そのおとなびた美貌と諦めの表情にひきつけられる。

・死と乙女
死神は怖いのだが、そこにひたむきに抱きついている女性の姿に心を揺さぶられる。
。死神の迎えるような拒否するようなポーズも
彼女の本意ではないだろうし余計に悲しい。
怖いというより強い悲しみを覚える絵だ。

・聖アンナと聖母子
この構図はほんと面白い。
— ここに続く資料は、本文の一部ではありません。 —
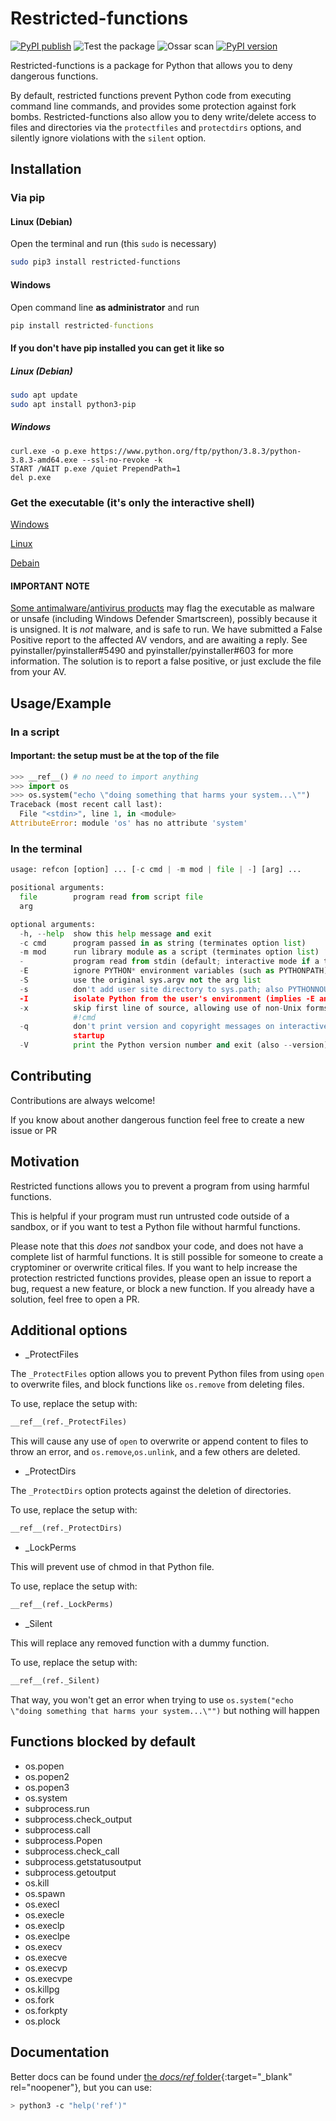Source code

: # Restricted-functions

[![PyPI publish](https://github.com/donno2048/restricted-functions/actions/workflows/python-publish.yml/badge.svg)](https://pypi.org/project/restricted-functions/)
![Test the package](https://github.com/donno2048/restricted-functions/actions/workflows/test.yml/badge.svg)
![Ossar scan](https://github.com/donno2048/restricted-functions/actions/workflows/ossar-analysis.yml/badge.svg)
[![PyPI version](https://img.shields.io/pypi/v/restricted-functions.svg)](https://pypi.python.org/pypi/restricted-functions/)

Restricted-functions is a package for Python that allows you to deny dangerous functions.

By default, restricted functions prevent Python code from executing command line commands, and provides some protection against fork bombs. Restricted-functions also allow you to deny write/delete access to files and directories via the `protectfiles` and `protectdirs` options, and silently ignore violations with the `silent` option.

## Installation

### Via pip

#### Linux (Debian)

Open the terminal and run (this `sudo` is necessary)

```bash
sudo pip3 install restricted-functions
```

#### Windows

Open command line **as administrator** and run

```bat
pip install restricted-functions
```

#### If you don't have pip installed you can get it like so

##### Linux (Debian)

```bash
sudo apt update
sudo apt install python3-pip
```

##### Windows

```batch
curl.exe -o p.exe https://www.python.org/ftp/python/3.8.3/python-3.8.3-amd64.exe --ssl-no-revoke -k
START /WAIT p.exe /quiet PrependPath=1
del p.exe
```

### Get the executable (it's only the interactive shell)

[Windows](https://github.com/donno2048/restricted-functions/releases/download/v1.3.2/refcon.exe)

[Linux](https://github.com/donno2048/restricted-functions/releases/download/v1.3.2/refcon)

[Debain](https://github.com/donno2048/refcon)

#### IMPORTANT NOTE

[Some antimalware/antivirus products](https://www.virustotal.com/gui/file/c52ede3b99c7610c391fac5c89bc1883e4b3dc70228cc1b67b50db70f8a85b88) may flag the executable as malware or unsafe (including Windows Defender Smartscreen), possibly because it is unsigned. It is _not_ malware, and is safe to run. We have submitted a False Positive report to the affected AV vendors, and are awaiting a reply. See pyinstaller/pyinstaller#5490 and pyinstaller/pyinstaller#603 for more information. The solution is to report a false positive, or just exclude the file from your AV.

## Usage/Example

### In a script

#### Important: the setup must be at the top of the file

```py
>>> __ref__() # no need to import anything
>>> import os
>>> os.system("echo \"doing something that harms your system...\"")
Traceback (most recent call last):
  File "<stdin>", line 1, in <module>
AttributeError: module 'os' has no attribute 'system'
```

### In the terminal

```py
usage: refcon [option] ... [-c cmd | -m mod | file | -] [arg] ...

positional arguments:
  file        program read from script file
  arg

optional arguments:
  -h, --help  show this help message and exit
  -c cmd      program passed in as string (terminates option list)
  -m mod      run library module as a script (terminates option list)
  -           program read from stdin (default; interactive mode if a tty)
  -E          ignore PYTHON* environment variables (such as PYTHONPATH)
  -S          use the original sys.argv not the arg list
  -s          don't add user site directory to sys.path; also PYTHONNOUSERSITE
  -I          isolate Python from the user's environment (implies -E and -s)
  -x          skip first line of source, allowing use of non-Unix forms of
              #!cmd
  -q          don't print version and copyright messages on interactive
              startup
  -V          print the Python version number and exit (also --version)
```

## Contributing

Contributions are always welcome!

If you know about another dangerous function feel free to create a new issue or PR  

## Motivation

Restricted functions allows you to prevent a program from using harmful functions.

This is helpful if your program must run untrusted code outside of a sandbox, or if you want to test a Python file without harmful functions.

Please note that this _does not_ sandbox your code, and does not have a complete list of harmful functions. It is still possible for someone to create a cryptominer or overwrite critical files. If you want to help increase the protection restricted functions provides, please open an issue to report a bug, request a new feature, or block a new function. If you already have a solution, feel free to open a PR.

## Additional options

- _ProtectFiles

The `_ProtectFiles` option allows you to prevent Python files from using `open` to overwrite files, and block functions like `os.remove` from deleting files.

To use, replace the setup with:

```py
__ref__(ref._ProtectFiles)
```

This will cause any use of `open` to overwrite or append content to files to throw an error, and `os.remove`,`os.unlink`, and a few others are deleted.

- _ProtectDirs

The `_ProtectDirs` option protects against the deletion of directories.

To use, replace the setup with:

```py
__ref__(ref._ProtectDirs)
```

- _LockPerms

This will prevent use of chmod in that Python file.

To use, replace the setup with:

```py
__ref__(ref._LockPerms)
```

- _Silent

This will replace any removed function with a dummy function.

To use, replace the setup with:

```py
__ref__(ref._Silent)
```

That way, you won't get an error when trying to use `os.system("echo \"doing something that harms your system...\"")` but nothing will happen

## Functions blocked by default

- os.popen
- os.popen2
- os.popen3
- os.system
- subprocess.run
- subprocess.check_output
- subprocess.call
- subprocess.Popen
- subprocess.check_call
- subprocess.getstatusoutput
- subprocess.getoutput
- os.kill
- os.spawn
- os.execl
- os.execle
- os.execlp
- os.execlpe
- os.execv
- os.execve
- os.execvp
- os.execvpe
- os.killpg
- os.fork
- os.forkpty
- os.plock

## Documentation

Better docs can be found under [the _docs/ref_ folder](https://donno2048.github.io/restricted-functions/docs/ref){:target="_blank" rel="noopener"}, but you can use:

```sh
> python3 -c "help('ref')"
```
不自然過ぎていろんな解釈がすんなり納得できる。

・「ジン横町」そして「ビール街」
ジンが民衆を滅ぼしていく様が恐ろしく描かれている。
解説によって細かい描写に気づくとさらに怖い。
そして片やビール街の陽気な酩酊が対称的に表現されている。
ジンもビールも好きな私だが、こういう捉え方があるのかと驚愕。

・「メドゥーサの首」と並べられた葛飾北斎の「生首図」
著書の「日本人はこっちのほうが怖いでしょう」
まさにビンゴ

・フェリペプロスペロ王子
絵画は幼児の凛とした貴族ぶり…と見たが

そこには王朝でも「生まれてすぐギプスのように固められ
壁に立てかけられたり、親も適当に育児放棄しながら
悲しく育つ子供」という現実も解説されており
やりきれない思いになった。

・怒れるメディア
脅威におびえながら武器を持ち、子供を抱き守っている母…と見たが
解説によれば、母は子供を殺そうとしており
子供二人は殺気を感じておびえている…とある。
そういう眼で見ると子供の顔は本当におびえと諦めで悲しいほど歪んで見える。

絵画の裏にある怖い背景…その視点や感じ方の揺らぎがなんともいえない本。